TRECHO DO DOCUMENTO:
════

O teólogo Rosino Gibellini recorda em “Antologia del Novecento Teologico” [Antologia do Século XX Teológico] (Bréscia: Queriniana, 2011, p. 203), que, ainda no século IV, São Basílio, nas homilias da maturidade, falava disso como um “problema frequentemente debatido”.

Nos tempos modernos, o filósofo alemão Leibniz (1646-1716) falou disso nos “Ensaios de teologia” (1710). Como se pode conciliar a onipotência de Deus e a sua bondade com a presença do mal e da dor no mundo? Como se pode justificar a existência de Deus diante do sofrimento?

Nestes anos, o filósofo-teólogo espanhol Andrés Torres Queiruga fez disso o objeto de argumentações de grande valor. Os seus textos, a esse respeito, são os mais importantes e significativos no horizonte teológico atual.

════

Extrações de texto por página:
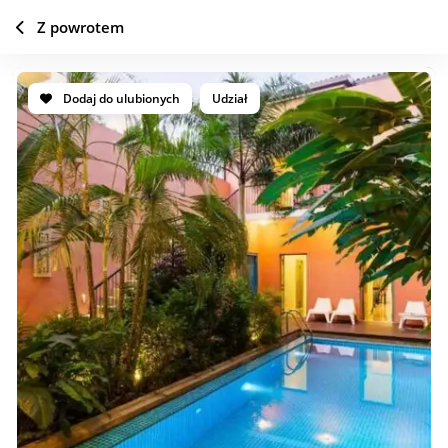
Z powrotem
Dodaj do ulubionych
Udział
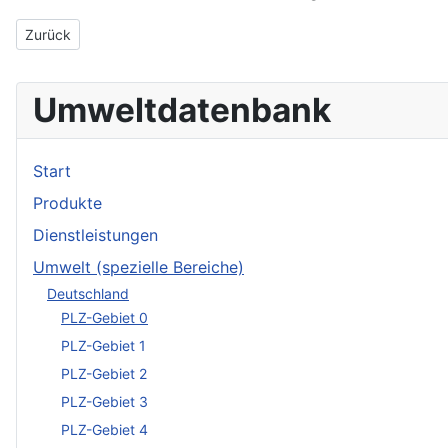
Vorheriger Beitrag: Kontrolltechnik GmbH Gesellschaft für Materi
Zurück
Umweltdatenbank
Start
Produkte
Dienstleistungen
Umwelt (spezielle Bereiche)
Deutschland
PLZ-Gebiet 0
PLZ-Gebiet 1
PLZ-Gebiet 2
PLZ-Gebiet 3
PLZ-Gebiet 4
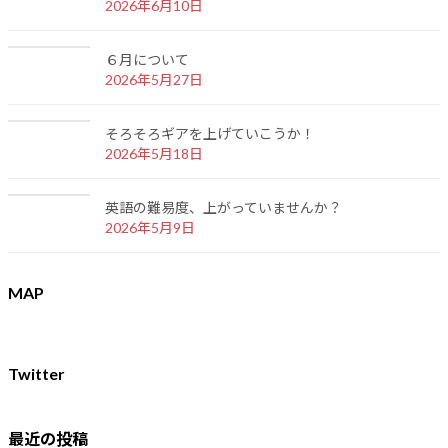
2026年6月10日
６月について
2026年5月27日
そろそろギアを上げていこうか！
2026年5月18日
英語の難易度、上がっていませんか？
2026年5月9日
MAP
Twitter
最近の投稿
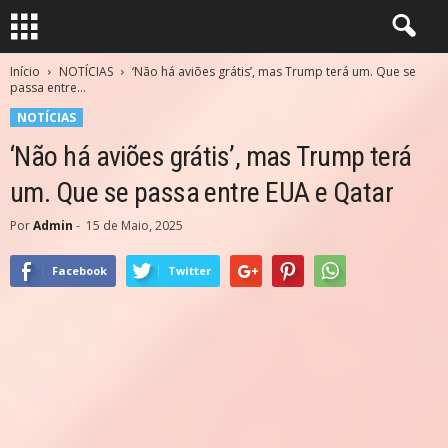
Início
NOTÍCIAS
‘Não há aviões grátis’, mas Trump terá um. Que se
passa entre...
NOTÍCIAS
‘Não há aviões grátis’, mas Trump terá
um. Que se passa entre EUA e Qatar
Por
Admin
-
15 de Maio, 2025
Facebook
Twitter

════

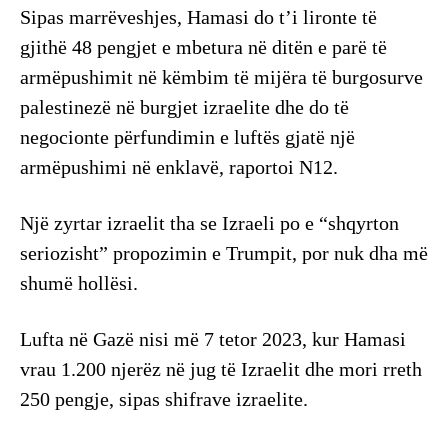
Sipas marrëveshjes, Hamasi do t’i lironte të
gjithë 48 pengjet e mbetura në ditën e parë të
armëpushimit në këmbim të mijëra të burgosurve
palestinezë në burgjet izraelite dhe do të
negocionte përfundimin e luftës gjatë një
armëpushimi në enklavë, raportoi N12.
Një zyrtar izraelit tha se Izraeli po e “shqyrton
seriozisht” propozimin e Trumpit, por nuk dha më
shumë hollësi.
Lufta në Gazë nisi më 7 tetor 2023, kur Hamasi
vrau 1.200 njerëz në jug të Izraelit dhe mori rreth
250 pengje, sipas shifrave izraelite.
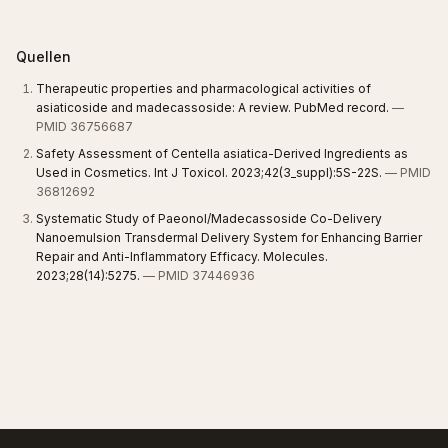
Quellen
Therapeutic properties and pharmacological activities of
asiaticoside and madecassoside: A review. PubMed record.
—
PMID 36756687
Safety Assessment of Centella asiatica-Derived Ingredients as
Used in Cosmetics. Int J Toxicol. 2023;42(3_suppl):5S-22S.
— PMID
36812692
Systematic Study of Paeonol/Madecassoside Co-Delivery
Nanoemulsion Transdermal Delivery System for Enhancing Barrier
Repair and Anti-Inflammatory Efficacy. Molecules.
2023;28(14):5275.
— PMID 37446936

════

AÇÃO NECESSÁRIA 1:
As afirmações a seguir estão de acordo com o trecho sobre Deus e o mal? Para cada uma, responda sim ou não e cite exatamente as palavras do trecho que decidem a questão. (a) Leibniz escreveu os “Ensaios de teologia” em 1710. (b) São Basílio abordava o tema nas homilias da juventude. (c) Andrés Torres Queiruga é um filósofo-teólogo italiano.
AÇÃO NECESSÁRIA 2:
Dê prosseguimento ao trecho sobre Deus e o mal, começando logo depois da última frase.

RESPOSTA DA TAREFA 1:
(a) Sim: "falou disso nos “Ensaios de teologia” (1710)".
(b) Não: "nas homilias da maturidade".
(c) Não: "o filósofo-teólogo espanhol Andrés Torres Queiruga".

RESPOSTA DA TAREFA 2:
Nenhum teólogo do século XX – que conheceu Auschwitz, Hiroshima, o Arquipélago Gulag – deu uma contribuição tão importante e decisiva quanto o teólogo Moltmann com a obra “O Deus crucificado” (1972). É uma reflexão que se enraíza na Bíblia, atravessa a filosofia e a teologia, interpela a vida cotidiana do sofrimento e da morte de tantos inocentes, vítimas de guerras absurdas, de ideologias demoníacas, de comportamentos desumanos.

O centro da reflexão de Moltmann é o envolvimento de Deus na paixão do mundo. A cruz é vista e interpretada como um “acontecimento de Deus”, como “história de Deus” e, consequentemente, como “história da história humana”. A conclusão é que a história humana é Deus. “O Deus crucificado” está intimamente conectado com a esperança.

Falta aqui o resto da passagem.